Work required → Write the listing out again exactly as it stands, with no images.

Dataset extract →
------------------------------
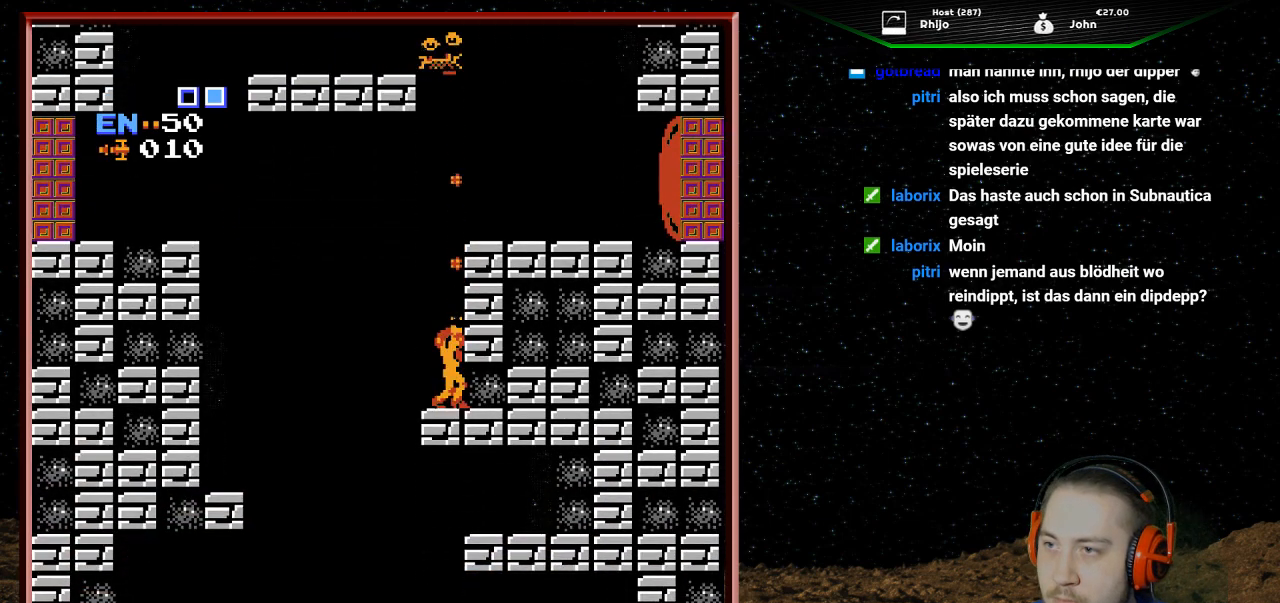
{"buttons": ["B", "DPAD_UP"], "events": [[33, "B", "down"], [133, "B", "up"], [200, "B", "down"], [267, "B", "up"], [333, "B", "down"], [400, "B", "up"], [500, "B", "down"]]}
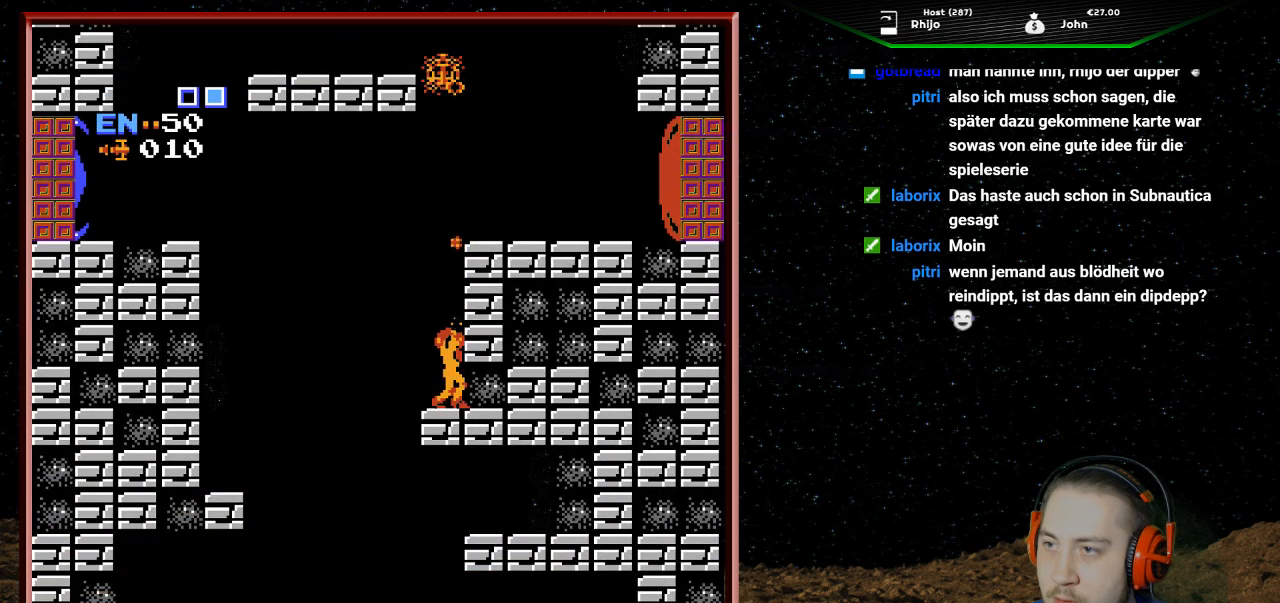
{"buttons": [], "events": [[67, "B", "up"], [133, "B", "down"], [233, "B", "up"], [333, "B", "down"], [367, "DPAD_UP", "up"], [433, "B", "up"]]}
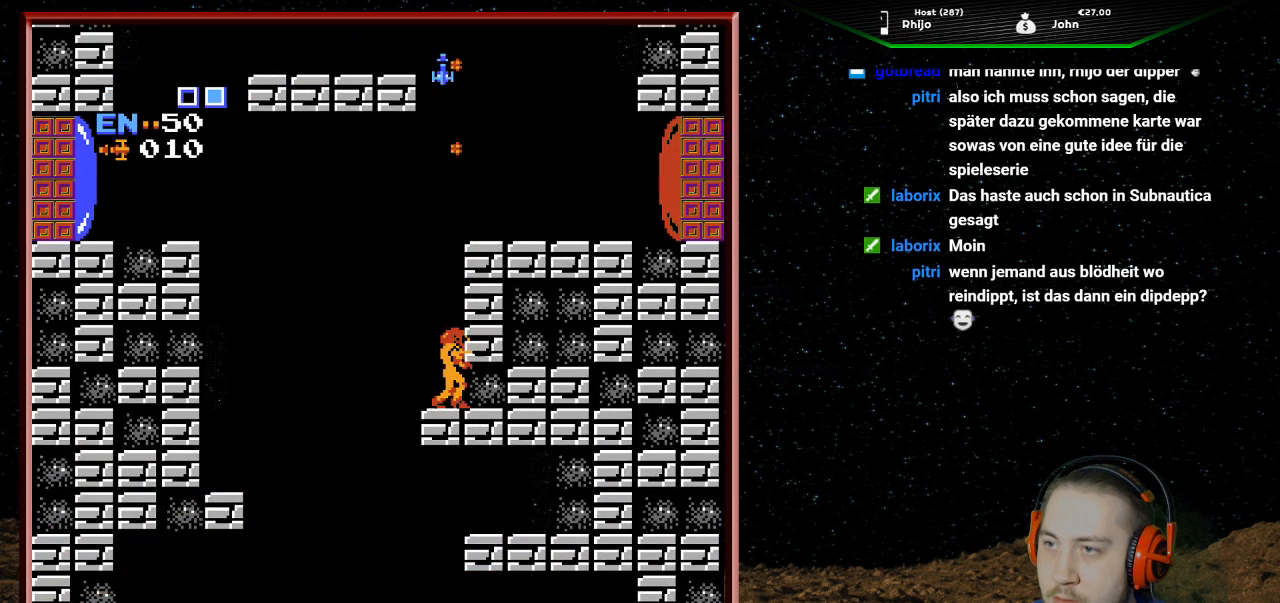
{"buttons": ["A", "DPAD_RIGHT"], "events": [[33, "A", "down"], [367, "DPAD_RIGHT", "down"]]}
------------------------------
Response for this exercise →
{"buttons": ["B", "DPAD_UP"], "events": [[33, "B", "down"], [133, "B", "up"], [200, "B", "down"], [267, "B", "up"], [333, "B", "down"], [400, "B", "up"], [500, "B", "down"]]}
{"buttons": [], "events": [[67, "B", "up"], [133, "B", "down"], [233, "B", "up"], [333, "B", "down"], [367, "DPAD_UP", "up"], [433, "B", "up"]]}
{"buttons": ["A", "DPAD_RIGHT"], "events": [[33, "A", "down"], [367, "DPAD_RIGHT", "down"]]}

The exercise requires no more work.